TASK DATA —
********************

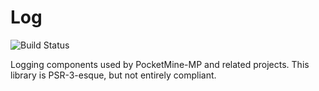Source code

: # Log
![Build Status](https://github.com/pmmp/Log/workflows/Run%20PHP/badge.svg?branch=master)

Logging components used by PocketMine-MP and related projects.
This library is PSR-3-esque, but not entirely compliant.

********************

WHAT TO DO —
Update the listing by changing "library" to "package" and leaving everything else as it is. Leave the picture out of your answer.

TASK RESPONSE —
Source code

: # Log
![Build Status](https://github.com/pmmp/Log/workflows/Run%20PHP/badge.svg?branch=master)

Logging components used by PocketMine-MP and related projects.
This package is PSR-3-esque, but not entirely compliant.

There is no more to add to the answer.